Opening note
A shorter, more readable version of the original archive entry, focused on the parts that remained technically useful.
How a Real Backtest Works
A condensed playbook for removing look-ahead, ghost quotes, binary payout bugs, and fantasy fills before you trust the numbers.
This note is the methods layer behind the Polymarket work. It is short on purpose, but it now reflects the real issues that showed up in the actual repo rather than only the usual textbook warnings.
Three ways a backtest lies
Most inflated results I have seen came from one of these mistakes.
1. Look-ahead inside the bar
If the simulator lets you enter and then stop out using the same future information, you are time traveling.
The fix is simple and boring: process Stop -> Take-profit -> Entry in that order.
2. Ghost quotes
If the strategy assumes it trades the quote it sees at time t, it is usually too optimistic.
Real systems need reaction time, network time, and market time. That is why reaction_latency_ms belongs in version one of the backtest, not in the apology after live trading disappoints.
3. Fantasy liquidity
A visible price is not the same thing as an available fill.
Once you add slippage, min_ask_size, queue effects, or maker fill uncertainty, a strategy that looked clean can collapse very quickly.
The bugs that make bad backtests look brilliant
The repository itself ended up surfacing a few very concrete failure modes.
- A taker backtest once used a binary label as a fallback payout when a future exit price was missing. That can fake a clean
$1 / $0outcome and inflate PnL immediately. - A maker simulator can count the same adverse event multiple times if it reevaluates every tick without a queue penalty or cancel cooldown.
- The final minute of a 15-minute market is often trivial or structurally unrealistic, so including it can create fake signal.
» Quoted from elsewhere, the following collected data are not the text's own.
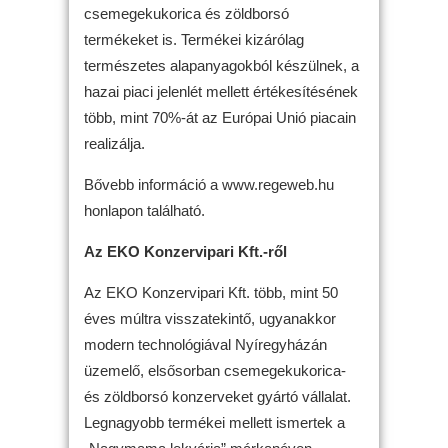
csemegekukorica és zöldborsó
termékeket is. Termékei kizárólag
természetes alapanyagokból készülnek, a
hazai piaci jelenlét mellett értékesítésének
több, mint 70%-át az Európai Unió piacain
realizálja.
Bővebb információ a www.regeweb.hu
honlapon található.
Az EKO Konzervipari Kft.-ről
Az EKO Konzervipari Kft. több, mint 50
éves múltra visszatekintő, ugyanakkor
modern technológiával Nyíregyházán
üzemelő, elsősorban csemegekukorica-
és zöldborsó konzerveket gyártó vállalat.
Legnagyobb termékei mellett ismertek a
These are not abstract concerns. They are exactly the kinds of things that create "too good to be true" metrics while still looking technically respectable.
The minimum honest setup
For short-horizon systems, I now treat these as baseline conditions:
- event ordering that matches real execution,
- temporal train and test splits by slug or interval,
- reaction latency, for example
300-1000 ms, - slippage assumptions, for example
1-2%, - liquidity constraints instead of assuming the book always wants you,
- explicit handling of missing future prices instead of magical fallbacks,
- exclusion of the final 60 seconds when that segment is structurally misleading.
Anything less can still help with exploration, but not with confidence.
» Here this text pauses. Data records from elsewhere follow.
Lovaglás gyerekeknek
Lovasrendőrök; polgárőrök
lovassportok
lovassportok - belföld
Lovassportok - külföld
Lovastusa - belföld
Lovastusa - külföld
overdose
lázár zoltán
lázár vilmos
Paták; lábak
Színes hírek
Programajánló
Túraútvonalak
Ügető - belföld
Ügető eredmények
Alignment and leakage matter as much as fills
A second class of problems comes from data alignment.
- In asynchronous systems, two feeds almost never update in the same millisecond.
- "Last known value" with local receipt time is often the honest solution.
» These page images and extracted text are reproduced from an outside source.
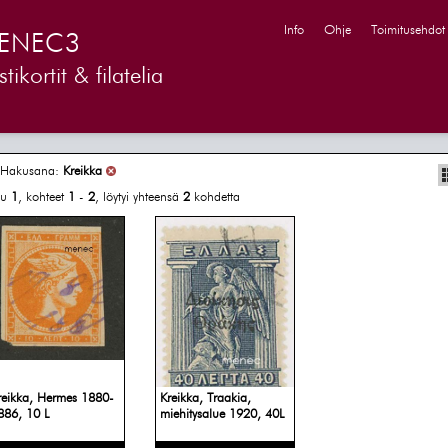
Info
Ohje
Toimitusehdot
ENEC3
tikortit & filatelia
Hakusana:
Kreikka
vu
1
, kohteet
1
-
2
, löytyi yhteensä
2
kohdetta
reikka, Hermes 1880-
Kreikka, Traakia,
886, 10 L
miehitysalue 1920, 40L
- Feature windows must be based on what your machine had actually received, not on a future-friendly exchange timestamp.
That is why the HFT pipeline ended up caring so much about local_receipt_ts_ms, freshness columns, and even explicit leakage validation. A model can be mathematically correct and still be temporally dishonest.
A sanity table worth keeping
| Setup | Hit rate shape | Typical interpretation |
|---|---|---|
| No latency | Very high | Flattering, not actionable |
| 300 ms reaction | Drops hard | A more honest baseline |
| 300 ms + slippage + liquidity filter | Often weak or negative | Where many fake edges disappear |
If the edge only lives in the first row, it is probably not an edge.
What even an honest simulator still misses
A better backtest is still not the market itself.
- Queue position is often simplified.
- Round-trip timing is never perfect.
- Adverse selection is still partly approximated.
- Maker survival is not the same thing as a real fill unless you have tape or explicit fill evidence.
So the simulator is a filter. It is not a guarantee.
The practical rule
Use the backtest to disqualify ideas aggressively, not to fall in love with them.
That rule is what kept the 15-minute system grounded and what made the HFT work much harder to fake. If the numbers survive realistic pain and realistic timestamps, then the strategy has earned the right to more attention. If not, the simulator already did its job.